*Aim of the task*
Present an exact copy of each line below.
*** Records shown Section Begins ***
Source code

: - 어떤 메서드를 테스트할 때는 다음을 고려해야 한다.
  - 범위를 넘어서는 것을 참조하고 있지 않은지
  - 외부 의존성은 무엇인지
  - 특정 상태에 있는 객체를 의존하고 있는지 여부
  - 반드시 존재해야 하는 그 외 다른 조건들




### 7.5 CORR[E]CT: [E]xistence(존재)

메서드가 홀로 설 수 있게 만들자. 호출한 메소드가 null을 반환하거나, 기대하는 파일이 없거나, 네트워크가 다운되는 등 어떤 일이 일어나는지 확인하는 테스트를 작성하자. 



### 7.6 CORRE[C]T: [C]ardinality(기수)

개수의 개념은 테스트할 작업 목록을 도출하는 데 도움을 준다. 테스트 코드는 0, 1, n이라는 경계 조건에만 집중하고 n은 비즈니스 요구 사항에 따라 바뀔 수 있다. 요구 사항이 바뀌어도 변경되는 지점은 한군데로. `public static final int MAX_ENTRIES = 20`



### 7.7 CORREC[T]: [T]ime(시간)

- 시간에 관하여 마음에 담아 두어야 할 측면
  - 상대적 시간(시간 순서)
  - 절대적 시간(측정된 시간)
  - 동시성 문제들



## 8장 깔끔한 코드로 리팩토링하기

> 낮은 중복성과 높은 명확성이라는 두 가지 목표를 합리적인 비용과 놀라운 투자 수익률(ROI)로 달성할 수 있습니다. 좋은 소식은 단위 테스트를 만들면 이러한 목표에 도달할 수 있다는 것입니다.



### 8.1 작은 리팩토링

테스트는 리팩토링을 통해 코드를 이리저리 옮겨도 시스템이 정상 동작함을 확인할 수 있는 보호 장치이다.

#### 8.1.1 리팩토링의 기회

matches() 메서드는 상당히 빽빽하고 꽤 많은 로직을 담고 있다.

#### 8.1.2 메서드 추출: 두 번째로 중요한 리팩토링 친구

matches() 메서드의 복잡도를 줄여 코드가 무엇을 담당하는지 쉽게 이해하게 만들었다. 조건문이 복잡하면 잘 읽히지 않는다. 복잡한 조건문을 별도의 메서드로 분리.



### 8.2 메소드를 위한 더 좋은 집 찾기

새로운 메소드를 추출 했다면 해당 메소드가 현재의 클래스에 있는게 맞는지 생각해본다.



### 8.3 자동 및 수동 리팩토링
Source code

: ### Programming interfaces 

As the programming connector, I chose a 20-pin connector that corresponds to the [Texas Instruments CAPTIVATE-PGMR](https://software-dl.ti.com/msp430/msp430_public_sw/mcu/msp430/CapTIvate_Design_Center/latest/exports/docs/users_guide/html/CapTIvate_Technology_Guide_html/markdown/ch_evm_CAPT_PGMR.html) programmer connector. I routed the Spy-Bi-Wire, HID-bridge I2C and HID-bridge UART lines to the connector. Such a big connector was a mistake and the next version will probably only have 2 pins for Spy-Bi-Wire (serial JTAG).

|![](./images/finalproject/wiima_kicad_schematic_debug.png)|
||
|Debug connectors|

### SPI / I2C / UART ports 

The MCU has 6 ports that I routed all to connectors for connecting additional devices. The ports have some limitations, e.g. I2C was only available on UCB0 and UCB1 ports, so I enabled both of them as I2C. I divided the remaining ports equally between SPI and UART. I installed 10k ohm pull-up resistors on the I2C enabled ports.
*** Records shown Section Ends ***
*Answer for this exercise*
Source code

: - 어떤 메서드를 테스트할 때는 다음을 고려해야 한다.
  - 범위를 넘어서는 것을 참조하고 있지 않은지
  - 외부 의존성은 무엇인지
  - 특정 상태에 있는 객체를 의존하고 있는지 여부
  - 반드시 존재해야 하는 그 외 다른 조건들




### 7.5 CORR[E]CT: [E]xistence(존재)

메서드가 홀로 설 수 있게 만들자. 호출한 메소드가 null을 반환하거나, 기대하는 파일이 없거나, 네트워크가 다운되는 등 어떤 일이 일어나는지 확인하는 테스트를 작성하자. 



### 7.6 CORRE[C]T: [C]ardinality(기수)

개수의 개념은 테스트할 작업 목록을 도출하는 데 도움을 준다. 테스트 코드는 0, 1, n이라는 경계 조건에만 집중하고 n은 비즈니스 요구 사항에 따라 바뀔 수 있다. 요구 사항이 바뀌어도 변경되는 지점은 한군데로. `public static final int MAX_ENTRIES = 20`



### 7.7 CORREC[T]: [T]ime(시간)

- 시간에 관하여 마음에 담아 두어야 할 측면
  - 상대적 시간(시간 순서)
  - 절대적 시간(측정된 시간)
  - 동시성 문제들



## 8장 깔끔한 코드로 리팩토링하기

> 낮은 중복성과 높은 명확성이라는 두 가지 목표를 합리적인 비용과 놀라운 투자 수익률(ROI)로 달성할 수 있습니다. 좋은 소식은 단위 테스트를 만들면 이러한 목표에 도달할 수 있다는 것입니다.



### 8.1 작은 리팩토링

테스트는 리팩토링을 통해 코드를 이리저리 옮겨도 시스템이 정상 동작함을 확인할 수 있는 보호 장치이다.

#### 8.1.1 리팩토링의 기회

matches() 메서드는 상당히 빽빽하고 꽤 많은 로직을 담고 있다.

#### 8.1.2 메서드 추출: 두 번째로 중요한 리팩토링 친구

matches() 메서드의 복잡도를 줄여 코드가 무엇을 담당하는지 쉽게 이해하게 만들었다. 조건문이 복잡하면 잘 읽히지 않는다. 복잡한 조건문을 별도의 메서드로 분리.



### 8.2 메소드를 위한 더 좋은 집 찾기

새로운 메소드를 추출 했다면 해당 메소드가 현재의 클래스에 있는게 맞는지 생각해본다.



### 8.3 자동 및 수동 리팩토링
Source code

: ### Programming interfaces 

As the programming connector, I chose a 20-pin connector that corresponds to the [Texas Instruments CAPTIVATE-PGMR](https://software-dl.ti.com/msp430/msp430_public_sw/mcu/msp430/CapTIvate_Design_Center/latest/exports/docs/users_guide/html/CapTIvate_Technology_Guide_html/markdown/ch_evm_CAPT_PGMR.html) programmer connector. I routed the Spy-Bi-Wire, HID-bridge I2C and HID-bridge UART lines to the connector. Such a big connector was a mistake and the next version will probably only have 2 pins for Spy-Bi-Wire (serial JTAG).

|![](./images/finalproject/wiima_kicad_schematic_debug.png)|
||
|Debug connectors|

### SPI / I2C / UART ports 

The MCU has 6 ports that I routed all to connectors for connecting additional devices. The ports have some limitations, e.g. I2C was only available on UCB0 and UCB1 ports, so I enabled both of them as I2C. I divided the remaining ports equally between SPI and UART. I installed 10k ohm pull-up resistors on the I2C enabled ports.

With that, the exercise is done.